> _REQUIRED ACTIONS_:
(a) In the text on the 2013 Junior Oceania Cup, copy the passage from "Host nation Australia" up to and including "qualifying to both.".
(b) Write the next part of the text on the 2013 Junior Oceania Cup, picking up after its last line.

------ GIVEN TEXT

2013 Junior Oceania Cup

Tournament details
- Host country: Australia
- City: Gold Coast
- Dates: 27 February–3 March
- Venue: Keith Hunt Park

= 2013 Junior Oceania Cup =

Field hockey tournament

The 2013 Junior Oceania Cup was an international field hockey tournament hosted by Australia. The quadrennial tournament serves as the Junior Championship of Oceania organized by the Oceania Hockey Federation. It was held in Gold Coast, Queensland, Australia between 27 February and 3 March 2008.

Host nation Australia was joined by teams from, New Zealand, Papua New Guinea and Vanuatu.

Australia won the tournament in both the men's and women's competitions. The tournament also served as a qualifier for the 2013 men's and women's Junior World Cups, with both Australia and New Zealand qualifying to both.

==Men's tournament==

===Results===
All times are local (UTC+10).

------------
------ DATASET ENTRIES

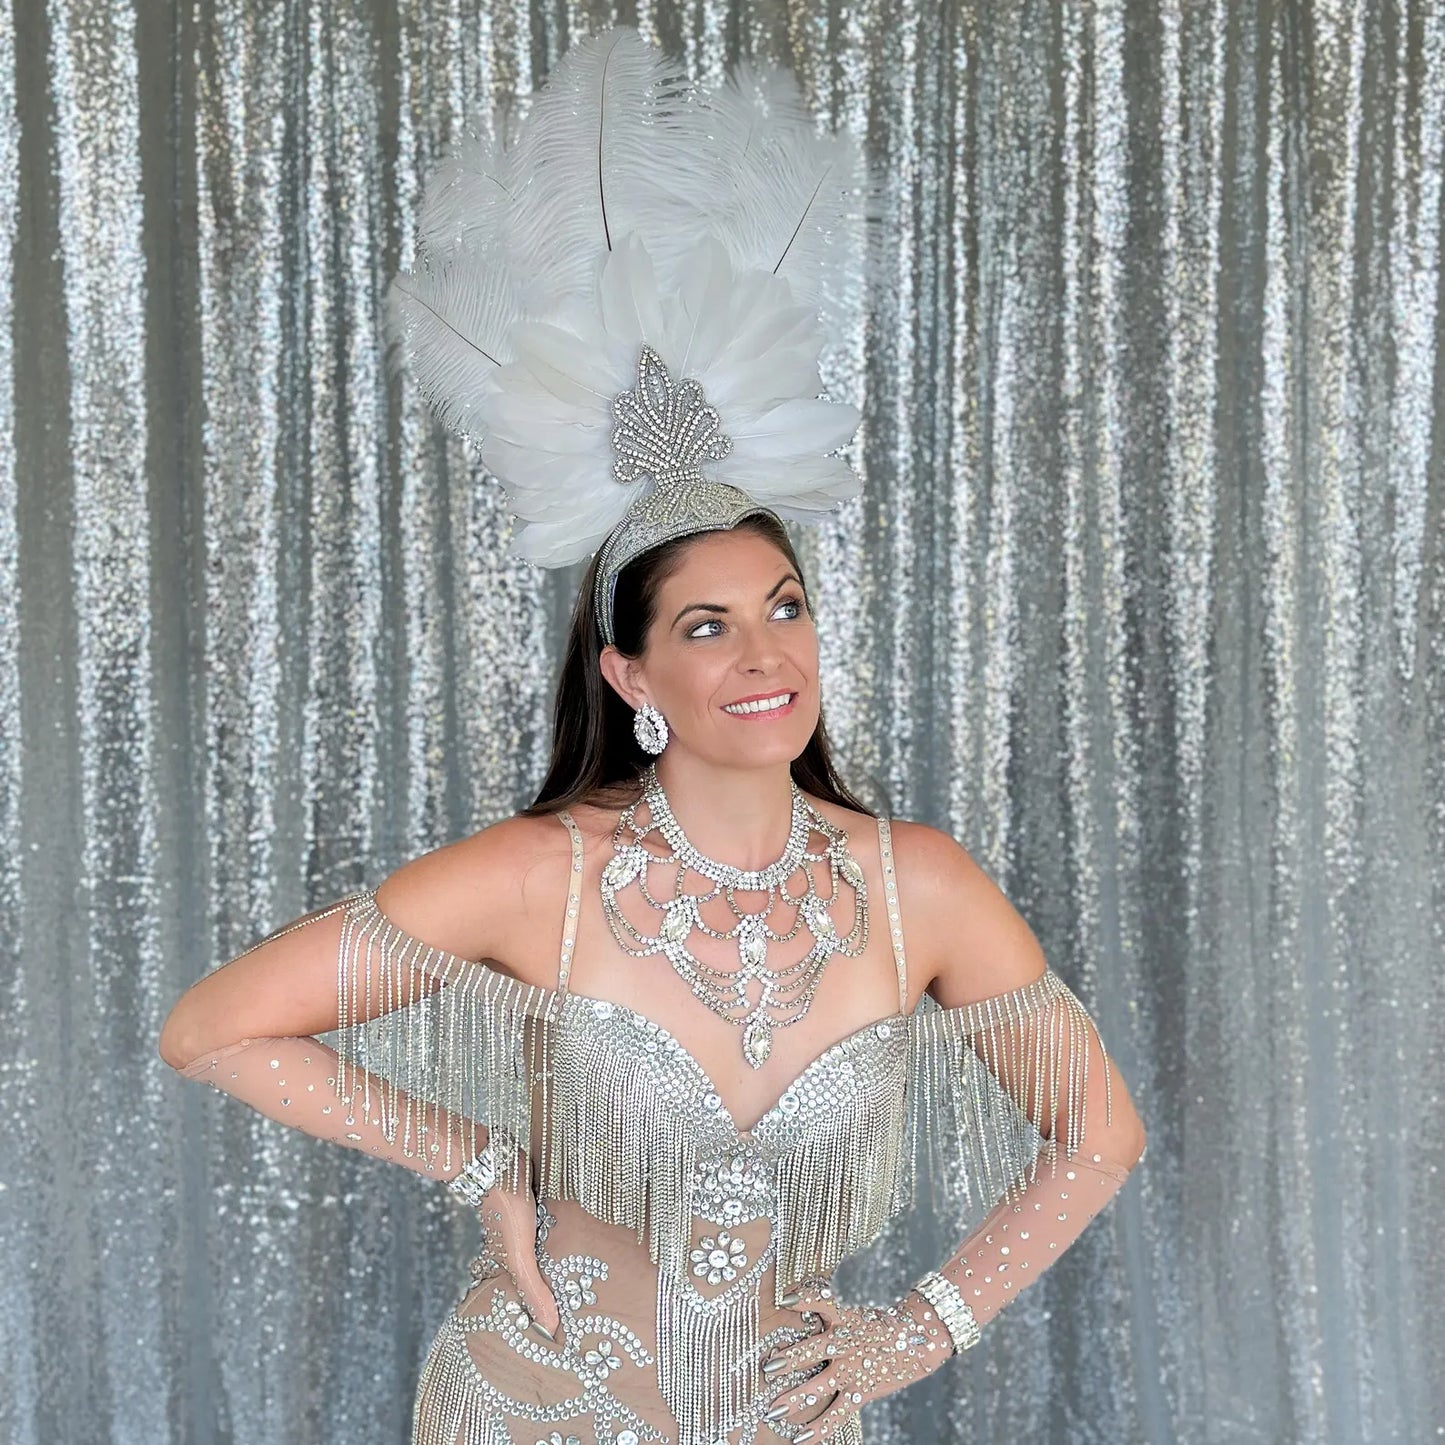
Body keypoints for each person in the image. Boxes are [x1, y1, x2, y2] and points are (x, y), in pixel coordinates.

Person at [159, 26, 1147, 1445]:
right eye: (705, 625)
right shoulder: (539, 875)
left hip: (782, 1423)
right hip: (530, 1408)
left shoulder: (913, 885)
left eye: (784, 606)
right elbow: (213, 1025)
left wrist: (914, 1333)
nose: (763, 653)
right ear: (628, 671)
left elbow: (1096, 1132)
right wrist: (474, 1161)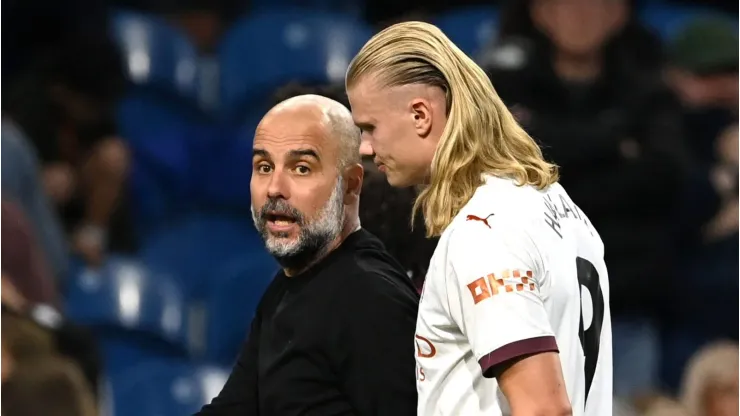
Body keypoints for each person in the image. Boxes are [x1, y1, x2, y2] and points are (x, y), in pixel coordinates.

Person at [346, 21, 612, 415]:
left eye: (370, 128)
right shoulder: (557, 204)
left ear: (421, 115)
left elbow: (542, 408)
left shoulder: (484, 232)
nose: (365, 148)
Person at [197, 94, 419, 415]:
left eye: (301, 168)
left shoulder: (371, 298)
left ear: (351, 185)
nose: (274, 188)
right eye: (264, 166)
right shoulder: (286, 289)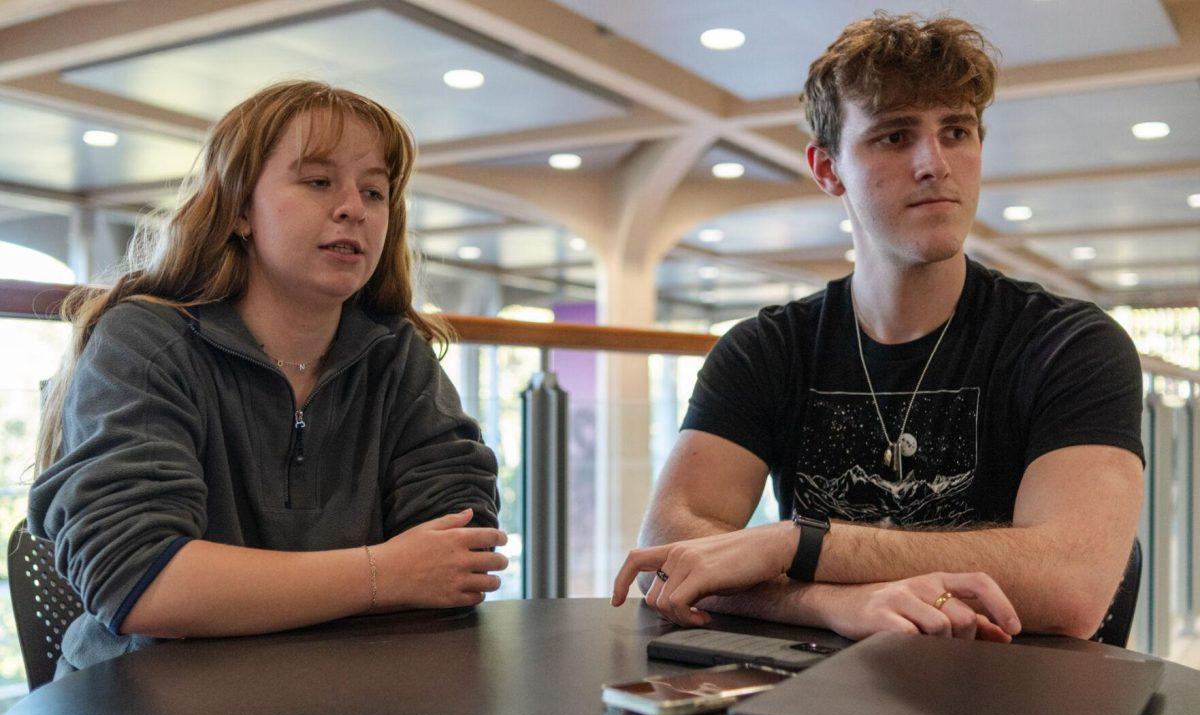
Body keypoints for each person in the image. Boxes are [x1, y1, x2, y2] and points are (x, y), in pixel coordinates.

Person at [611, 14, 1144, 643]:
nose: (935, 164)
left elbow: (1070, 582)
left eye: (957, 131)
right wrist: (829, 604)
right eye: (895, 137)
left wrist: (797, 544)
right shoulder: (765, 350)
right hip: (820, 697)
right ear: (827, 168)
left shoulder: (1069, 344)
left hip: (1011, 706)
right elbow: (669, 546)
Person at [29, 81, 506, 675]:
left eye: (376, 191)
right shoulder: (145, 341)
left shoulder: (396, 355)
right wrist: (386, 572)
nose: (354, 208)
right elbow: (142, 583)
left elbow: (458, 556)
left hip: (347, 700)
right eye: (318, 181)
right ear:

------------

> _RESPONSES TO THE EXERCISE_:
(a)
Host nation Australia was joined by teams from, New Zealand, Papua New Guinea and Vanuatu.

Australia won the tournament in both the men's and women's competitions. The tournament also served as a qualifier for the 2013 men's and women's Junior World Cups, with both Australia and New Zealand qualifying to both.

(b)
====Pool Stage====

----

----

| Pos | Team | Pld | W | D | L | GF | GA | GD | Pts | Qualification |
| 1 | Australia (H) | 2 | 2 | 0 | 0 | 32 | 2 | +30 | 6 | Final and Junior World Cup |
| 2 | New Zealand | 2 | 1 | 0 | 1 | 17 | 4 | +13 | 3 |
| 3 | Papua New Guinea | 2 | 1 | 0 | 1 | 3 | 16 | −13 | 3 |  |
| 4 | Vanuatu | 2 | 0 | 0 | 2 | 1 | 31 | −30 | 0 |

==Women's tournament==

===Results===
All times are local (UTC+10).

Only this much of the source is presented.